* _ABOUT THIS TASK_:
Quote the whole listing word for word, please.

* _DATA LISTING_:
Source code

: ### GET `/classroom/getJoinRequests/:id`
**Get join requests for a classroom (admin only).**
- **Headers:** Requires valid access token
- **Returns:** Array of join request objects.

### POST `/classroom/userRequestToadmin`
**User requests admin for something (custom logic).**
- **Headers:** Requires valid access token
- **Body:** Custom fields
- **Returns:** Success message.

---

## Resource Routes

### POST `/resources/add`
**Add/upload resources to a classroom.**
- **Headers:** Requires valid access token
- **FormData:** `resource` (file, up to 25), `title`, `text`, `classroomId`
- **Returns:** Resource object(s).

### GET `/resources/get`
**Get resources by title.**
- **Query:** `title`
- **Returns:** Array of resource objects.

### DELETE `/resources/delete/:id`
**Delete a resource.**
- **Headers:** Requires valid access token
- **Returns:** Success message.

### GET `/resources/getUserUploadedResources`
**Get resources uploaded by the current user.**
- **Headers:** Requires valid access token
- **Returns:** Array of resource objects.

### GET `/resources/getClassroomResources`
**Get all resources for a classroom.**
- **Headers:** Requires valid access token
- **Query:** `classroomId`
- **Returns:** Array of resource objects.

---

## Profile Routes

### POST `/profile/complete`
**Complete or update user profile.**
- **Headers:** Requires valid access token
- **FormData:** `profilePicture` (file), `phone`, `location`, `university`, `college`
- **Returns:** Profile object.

* _WRITTEN SOLUTION_:
Source code

: ### GET `/classroom/getJoinRequests/:id`
**Get join requests for a classroom (admin only).**
- **Headers:** Requires valid access token
- **Returns:** Array of join request objects.

### POST `/classroom/userRequestToadmin`
**User requests admin for something (custom logic).**
- **Headers:** Requires valid access token
- **Body:** Custom fields
- **Returns:** Success message.

---

## Resource Routes

### POST `/resources/add`
**Add/upload resources to a classroom.**
- **Headers:** Requires valid access token
- **FormData:** `resource` (file, up to 25), `title`, `text`, `classroomId`
- **Returns:** Resource object(s).

### GET `/resources/get`
**Get resources by title.**
- **Query:** `title`
- **Returns:** Array of resource objects.

### DELETE `/resources/delete/:id`
**Delete a resource.**
- **Headers:** Requires valid access token
- **Returns:** Success message.

### GET `/resources/getUserUploadedResources`
**Get resources uploaded by the current user.**
- **Headers:** Requires valid access token
- **Returns:** Array of resource objects.

### GET `/resources/getClassroomResources`
**Get all resources for a classroom.**
- **Headers:** Requires valid access token
- **Query:** `classroomId`
- **Returns:** Array of resource objects.

---

## Profile Routes

### POST `/profile/complete`
**Complete or update user profile.**
- **Headers:** Requires valid access token
- **FormData:** `profilePicture` (file), `phone`, `location`, `university`, `college`
- **Returns:** Profile object.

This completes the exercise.